11.5 Deletion and your control
You have several ways to remove data, in increasing order of scope:
- Per-atom deletion — call
memory_deletefrom your client, or use the atom-level delete control in your console. Irreversible. - Domain-level deletion — call
memory_delete_domain(with the requiredconfirm: trueflag) or use the domain delete control in your console. Removes every atom tagged with that domain. Irreversible. - Connector revocation — revokes the OAuth tokens for one client without touching your atoms. From console.mnemoverse.com → Settings → Connected apps.
- Account deletion — email support@mnemoverse.com from the address on the account. We delete the account record, all atoms, all OAuth state, and all stored embeddings within 30 days; backups age out within the 35-day window described in 11.4.
Subject-access requests (your right to a copy of the data we hold, or to restriction/objection under GDPR) follow the same channel.
11.6 Sub-processors
We use a small set of sub-processors to operate the Memory API. We review each for security and data-protection posture before adding them and re-review at least annually.

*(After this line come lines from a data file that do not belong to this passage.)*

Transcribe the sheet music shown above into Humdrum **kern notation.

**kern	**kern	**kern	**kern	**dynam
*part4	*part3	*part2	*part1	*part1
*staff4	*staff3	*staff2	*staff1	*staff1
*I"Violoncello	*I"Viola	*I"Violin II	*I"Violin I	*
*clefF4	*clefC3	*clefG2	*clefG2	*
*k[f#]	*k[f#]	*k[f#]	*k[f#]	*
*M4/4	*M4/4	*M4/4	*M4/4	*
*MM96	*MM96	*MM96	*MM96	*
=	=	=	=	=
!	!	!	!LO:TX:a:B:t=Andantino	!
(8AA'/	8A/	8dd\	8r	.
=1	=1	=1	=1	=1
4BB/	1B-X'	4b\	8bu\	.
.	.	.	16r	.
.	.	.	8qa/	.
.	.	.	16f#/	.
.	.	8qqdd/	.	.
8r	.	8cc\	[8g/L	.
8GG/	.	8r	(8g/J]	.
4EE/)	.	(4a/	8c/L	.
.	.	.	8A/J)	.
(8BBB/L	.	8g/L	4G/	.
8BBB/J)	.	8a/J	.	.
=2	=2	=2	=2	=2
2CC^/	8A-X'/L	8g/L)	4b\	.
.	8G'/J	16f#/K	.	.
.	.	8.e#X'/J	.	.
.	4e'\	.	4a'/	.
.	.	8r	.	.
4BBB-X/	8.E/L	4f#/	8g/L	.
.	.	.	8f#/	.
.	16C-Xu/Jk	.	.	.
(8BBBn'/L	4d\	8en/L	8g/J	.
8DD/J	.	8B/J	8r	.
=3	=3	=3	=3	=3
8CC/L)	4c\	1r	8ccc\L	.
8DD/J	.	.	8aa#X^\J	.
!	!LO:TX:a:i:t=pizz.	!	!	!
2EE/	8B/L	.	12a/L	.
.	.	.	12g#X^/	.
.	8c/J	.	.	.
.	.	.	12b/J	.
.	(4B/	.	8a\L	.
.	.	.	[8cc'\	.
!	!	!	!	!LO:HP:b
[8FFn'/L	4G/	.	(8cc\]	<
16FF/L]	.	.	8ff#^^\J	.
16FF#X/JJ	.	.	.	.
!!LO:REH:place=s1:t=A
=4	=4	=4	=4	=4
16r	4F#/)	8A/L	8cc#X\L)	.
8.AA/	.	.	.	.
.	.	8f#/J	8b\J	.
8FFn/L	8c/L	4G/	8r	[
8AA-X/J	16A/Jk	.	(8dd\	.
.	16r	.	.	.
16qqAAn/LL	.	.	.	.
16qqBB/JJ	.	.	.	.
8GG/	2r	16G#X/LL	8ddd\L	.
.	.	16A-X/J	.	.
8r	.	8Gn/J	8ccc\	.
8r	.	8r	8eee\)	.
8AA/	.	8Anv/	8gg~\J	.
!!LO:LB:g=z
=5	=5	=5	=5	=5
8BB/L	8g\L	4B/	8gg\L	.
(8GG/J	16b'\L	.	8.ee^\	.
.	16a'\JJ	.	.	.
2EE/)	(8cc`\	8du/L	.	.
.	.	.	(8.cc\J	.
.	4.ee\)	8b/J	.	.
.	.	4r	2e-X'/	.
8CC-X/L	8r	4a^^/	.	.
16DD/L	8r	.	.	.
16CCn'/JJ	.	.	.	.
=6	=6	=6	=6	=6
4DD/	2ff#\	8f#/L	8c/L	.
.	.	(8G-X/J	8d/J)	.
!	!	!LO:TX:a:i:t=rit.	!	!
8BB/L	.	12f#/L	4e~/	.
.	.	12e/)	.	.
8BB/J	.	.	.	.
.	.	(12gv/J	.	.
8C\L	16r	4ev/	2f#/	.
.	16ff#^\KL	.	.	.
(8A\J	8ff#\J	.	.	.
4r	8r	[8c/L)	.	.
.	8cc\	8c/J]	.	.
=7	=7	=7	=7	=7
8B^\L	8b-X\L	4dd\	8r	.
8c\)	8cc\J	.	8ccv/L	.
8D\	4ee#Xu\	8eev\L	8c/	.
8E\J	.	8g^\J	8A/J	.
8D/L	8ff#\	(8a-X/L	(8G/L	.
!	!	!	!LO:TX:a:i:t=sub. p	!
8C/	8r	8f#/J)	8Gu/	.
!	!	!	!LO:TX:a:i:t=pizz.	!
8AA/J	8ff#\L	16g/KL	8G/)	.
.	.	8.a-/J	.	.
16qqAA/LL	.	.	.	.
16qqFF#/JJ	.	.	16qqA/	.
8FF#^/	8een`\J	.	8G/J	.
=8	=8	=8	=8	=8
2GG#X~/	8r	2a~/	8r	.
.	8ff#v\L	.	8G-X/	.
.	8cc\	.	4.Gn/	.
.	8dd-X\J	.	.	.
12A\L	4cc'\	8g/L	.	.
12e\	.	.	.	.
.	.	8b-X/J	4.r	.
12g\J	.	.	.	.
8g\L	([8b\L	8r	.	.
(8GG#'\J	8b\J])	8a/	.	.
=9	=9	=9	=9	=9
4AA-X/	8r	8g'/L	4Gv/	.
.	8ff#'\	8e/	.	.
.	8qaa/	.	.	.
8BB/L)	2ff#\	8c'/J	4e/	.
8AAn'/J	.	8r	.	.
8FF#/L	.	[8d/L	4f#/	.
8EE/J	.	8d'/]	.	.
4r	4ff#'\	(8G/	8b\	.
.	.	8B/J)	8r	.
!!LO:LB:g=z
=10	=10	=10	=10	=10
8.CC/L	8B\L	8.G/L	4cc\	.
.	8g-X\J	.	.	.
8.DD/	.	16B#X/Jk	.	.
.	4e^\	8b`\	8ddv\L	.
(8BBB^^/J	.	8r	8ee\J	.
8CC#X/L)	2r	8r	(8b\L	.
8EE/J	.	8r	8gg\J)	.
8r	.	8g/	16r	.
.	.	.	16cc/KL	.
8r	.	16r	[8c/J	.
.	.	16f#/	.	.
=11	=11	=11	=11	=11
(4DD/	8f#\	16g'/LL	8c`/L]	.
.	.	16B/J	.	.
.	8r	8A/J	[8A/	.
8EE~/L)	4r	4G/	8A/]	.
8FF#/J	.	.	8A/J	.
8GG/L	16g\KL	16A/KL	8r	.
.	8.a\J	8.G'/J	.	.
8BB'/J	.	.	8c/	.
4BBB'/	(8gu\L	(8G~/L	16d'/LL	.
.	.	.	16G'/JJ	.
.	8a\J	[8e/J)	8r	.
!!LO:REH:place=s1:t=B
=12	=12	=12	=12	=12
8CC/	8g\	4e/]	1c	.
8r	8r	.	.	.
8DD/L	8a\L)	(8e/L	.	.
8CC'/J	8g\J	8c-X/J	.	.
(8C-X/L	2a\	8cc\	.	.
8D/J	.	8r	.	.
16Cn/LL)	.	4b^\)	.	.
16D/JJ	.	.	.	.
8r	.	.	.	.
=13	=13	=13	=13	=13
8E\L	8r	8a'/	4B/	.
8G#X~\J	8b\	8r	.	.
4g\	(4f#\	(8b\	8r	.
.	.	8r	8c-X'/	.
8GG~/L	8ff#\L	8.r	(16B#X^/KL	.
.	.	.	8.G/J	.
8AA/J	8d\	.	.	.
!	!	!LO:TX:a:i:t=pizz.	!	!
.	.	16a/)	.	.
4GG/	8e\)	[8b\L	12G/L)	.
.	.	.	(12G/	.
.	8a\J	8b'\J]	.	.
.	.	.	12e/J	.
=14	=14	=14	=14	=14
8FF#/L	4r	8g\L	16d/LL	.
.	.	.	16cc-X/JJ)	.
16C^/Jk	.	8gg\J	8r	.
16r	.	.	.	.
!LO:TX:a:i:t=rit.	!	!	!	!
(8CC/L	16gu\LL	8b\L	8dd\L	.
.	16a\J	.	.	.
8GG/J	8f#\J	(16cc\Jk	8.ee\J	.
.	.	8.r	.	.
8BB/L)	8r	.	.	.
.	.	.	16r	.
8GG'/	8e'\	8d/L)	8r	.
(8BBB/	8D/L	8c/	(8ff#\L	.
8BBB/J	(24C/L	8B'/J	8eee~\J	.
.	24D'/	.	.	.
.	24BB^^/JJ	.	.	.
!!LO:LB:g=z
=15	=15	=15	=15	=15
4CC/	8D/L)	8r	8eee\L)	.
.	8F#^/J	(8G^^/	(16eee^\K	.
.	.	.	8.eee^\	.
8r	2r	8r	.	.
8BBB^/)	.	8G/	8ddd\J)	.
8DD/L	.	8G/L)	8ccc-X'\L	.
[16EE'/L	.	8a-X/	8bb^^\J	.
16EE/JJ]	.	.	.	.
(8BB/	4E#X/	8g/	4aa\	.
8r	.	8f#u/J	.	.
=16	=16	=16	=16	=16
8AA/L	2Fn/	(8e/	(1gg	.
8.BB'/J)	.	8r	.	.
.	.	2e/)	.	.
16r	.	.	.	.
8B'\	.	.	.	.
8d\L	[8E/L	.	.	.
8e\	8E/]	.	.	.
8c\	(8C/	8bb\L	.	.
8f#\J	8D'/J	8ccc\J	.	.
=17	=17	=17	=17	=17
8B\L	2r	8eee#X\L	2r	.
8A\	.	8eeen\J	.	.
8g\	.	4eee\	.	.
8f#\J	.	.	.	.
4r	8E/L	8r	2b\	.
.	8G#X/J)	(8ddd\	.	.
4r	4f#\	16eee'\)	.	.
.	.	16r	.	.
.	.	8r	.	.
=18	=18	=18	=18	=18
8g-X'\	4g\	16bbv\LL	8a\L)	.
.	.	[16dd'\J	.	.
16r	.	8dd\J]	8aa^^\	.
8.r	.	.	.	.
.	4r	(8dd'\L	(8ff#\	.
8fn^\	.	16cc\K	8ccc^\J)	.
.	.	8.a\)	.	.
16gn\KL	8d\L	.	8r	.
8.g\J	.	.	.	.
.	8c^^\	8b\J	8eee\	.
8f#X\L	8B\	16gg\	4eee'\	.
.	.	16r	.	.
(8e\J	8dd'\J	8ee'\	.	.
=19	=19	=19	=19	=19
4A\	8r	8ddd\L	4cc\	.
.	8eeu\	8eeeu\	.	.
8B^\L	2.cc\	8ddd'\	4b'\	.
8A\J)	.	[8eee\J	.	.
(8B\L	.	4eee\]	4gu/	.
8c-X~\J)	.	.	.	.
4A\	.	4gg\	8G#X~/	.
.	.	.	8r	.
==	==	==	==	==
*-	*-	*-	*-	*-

| Sub-processor | Purpose | Data exposed |
|---|---|---|
| Cloud hosting provider (Hetzner / AWS region as configured per environment) | Compute, network, and primary database hosting for the Memory API and the authorization server. | Memory atoms (encrypted at rest), OAuth state, operational logs. |
| Embedding model provider (Voyage AI / OpenAI, depending on the active configuration) | Generating semantic embeddings of memory content and search queries. | Memory atom content, query text. Sent at call-time, not retained by us beyond the operation. We send the minimum text necessary; we do not send user identifiers. |
| Anthropic | The Mnemoverse Memory connector in Claude (when authorised) sends tool calls and tool results between your Claude client and our Memory API. Anthropic processes those payloads under its own policy. | Tool call arguments, tool results. Only when you have authorised the connector and are actively using it. |
| OpenAI | The Mnemoverse Memory connector in ChatGPT (when authorised) sends tool calls and tool results between your ChatGPT client and our Memory API. OpenAI processes those payloads under its own policy. | Tool call arguments, tool results. Only when you have authorised the connector and are actively using it. |
| Transactional email provider | Account, security, and support email. | Email address, message content. |
| Error and performance monitoring | Capturing errors and request-level performance metrics from the Memory API and the authorization server. | Error stack traces, request metadata (path, status, latency); not the contents of memory atoms or query text. |
The Anthropic and OpenAI rows describe the connector path you opt into by authorising the connector in those clients; they are not data-sharing arrangements we initiated independently. If you do not connect, no data flows through that path.
11.7 Security
The Memory API enforces multi-tenant isolation through database-level row-level security: every read and write is scoped to the authenticated user and (where applicable) project, and a query that attempts to read another tenant's data is rejected by the database engine itself, not by application logic alone. Memory atoms are encrypted at rest by the underlying storage layer; OAuth tokens are stored hashed at the authorization server. Access tokens have a short lifetime and use audience-binding so a token issued to one resource cannot be replayed against another.
11.8 Changes to this section
We will keep section 11 in step with the actual behaviour of the Memory API. If we add a tool, add a sub-processor, change retention, or change the OAuth scopes, we update this section and bump the "Last updated" date at the top of the page. We do not silently expand the scope of what the API does without a documentation change.